Often in Frazier’s writings, his explorations of absence are a form of meaning-making, whereby the close consideration of something seemingly bleak or stark like an abandoned house or a deserted prison camp yields a beautifully stated truth, an epiphany. For example, in “Great Plains,” Frazier describes an abandoned house near Wellington, Texas, where, according to a roadside marker, on June 10, 1933, a family named Pritchard saw Bonny and Clyde’s car plunge into the Red River. In front of the house is an elm. On the ground under the elm, Frazier spots a “silver-and-purple tube of Wet ’n Wild lipstick.” He writes,

The tube was fresh, the stick still a little ice-cream-coned at the edges, of a shade of reddish-pink which its manufacturer calls Fuschia Pearl. I thought about the kids who dropped it. They probably came here sometimes to park and make out. Bonnie Parker would have been happy to find this lipstick. She would have opened it and sniffed it and tried the color on the back of her hand. As I examined it, my own hand seemed to for a moment as ghostly as hers. I made a mark on a page of my notebook with the lipstick, recapped the tube, and put it back on the ground.

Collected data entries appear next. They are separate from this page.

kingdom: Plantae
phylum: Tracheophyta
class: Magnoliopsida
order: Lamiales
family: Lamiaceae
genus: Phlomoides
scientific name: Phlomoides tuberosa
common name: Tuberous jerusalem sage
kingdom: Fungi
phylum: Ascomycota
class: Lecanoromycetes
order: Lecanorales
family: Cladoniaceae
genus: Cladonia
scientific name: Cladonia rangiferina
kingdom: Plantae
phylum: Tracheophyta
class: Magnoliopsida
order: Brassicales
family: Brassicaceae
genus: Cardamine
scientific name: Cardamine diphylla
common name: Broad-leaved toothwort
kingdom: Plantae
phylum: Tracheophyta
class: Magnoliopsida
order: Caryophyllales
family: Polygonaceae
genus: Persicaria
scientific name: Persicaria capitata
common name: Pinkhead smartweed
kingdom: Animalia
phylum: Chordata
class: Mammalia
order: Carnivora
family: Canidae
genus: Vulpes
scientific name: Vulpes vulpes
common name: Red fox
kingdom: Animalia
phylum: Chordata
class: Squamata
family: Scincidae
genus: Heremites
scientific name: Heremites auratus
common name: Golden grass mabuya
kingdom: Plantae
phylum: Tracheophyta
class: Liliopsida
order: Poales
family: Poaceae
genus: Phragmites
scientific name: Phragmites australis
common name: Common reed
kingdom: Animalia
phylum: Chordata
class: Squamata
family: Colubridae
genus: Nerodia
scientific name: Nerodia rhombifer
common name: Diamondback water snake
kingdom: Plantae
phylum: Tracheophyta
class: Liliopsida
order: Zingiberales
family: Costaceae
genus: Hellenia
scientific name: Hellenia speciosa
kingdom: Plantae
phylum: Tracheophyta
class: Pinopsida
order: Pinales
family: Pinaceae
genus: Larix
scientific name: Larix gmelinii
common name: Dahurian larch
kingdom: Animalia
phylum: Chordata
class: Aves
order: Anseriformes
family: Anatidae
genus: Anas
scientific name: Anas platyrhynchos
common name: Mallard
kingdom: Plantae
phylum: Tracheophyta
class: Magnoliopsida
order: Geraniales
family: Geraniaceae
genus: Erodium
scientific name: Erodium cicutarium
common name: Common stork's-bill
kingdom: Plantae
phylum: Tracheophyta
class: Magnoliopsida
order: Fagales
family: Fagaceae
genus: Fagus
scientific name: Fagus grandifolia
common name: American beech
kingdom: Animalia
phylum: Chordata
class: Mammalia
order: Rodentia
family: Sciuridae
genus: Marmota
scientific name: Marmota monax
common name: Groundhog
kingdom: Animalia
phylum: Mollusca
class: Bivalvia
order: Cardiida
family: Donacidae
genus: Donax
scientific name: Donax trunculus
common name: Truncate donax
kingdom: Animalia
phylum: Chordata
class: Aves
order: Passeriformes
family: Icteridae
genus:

How fine that “a little ice-cream-coned at the edges” is. But the real felicity is in the way Frazier’s imagination moves from the lipstick to the kids who dropped it to Bonnie Parker to a feeling of his own mortality – all of this from the seemingly innocuous discovery of a tube of lipstick in the yard of an abandoned house. Frazier’s “On the Prison Highway” also contains an epiphany – one of the most profound he’s ever written, I believe. After he describes the camp’s “overwhelming aura of absence,” his thoughts turn to Stalin, the man responsible for the existence of the camp “and all the camps along this road, and the road itself.” Frazier says, “The fact that the world has not yet decided what to say about Stalin was the reason these camps were standing with no change or context; the sense of absence here was because of that.” This leads a few paragraphs later to what I call the epiphany: “Now the place existed only nominally in present time and space; the abandoned camp was a single preserved thought in a dead man’s mind.” The camp and Stalin is an obvious linkage, but the representation of the sense of absence that inhabits the camp as a thought locked in Stalin’s dead brain – that is inspired! Abandoned places stimulate Frazier’s descriptive and epiphanic powers; he knows this and that’s why – one of the reasons, anyway, in my opinion - he’s willing to go so far afield to find them.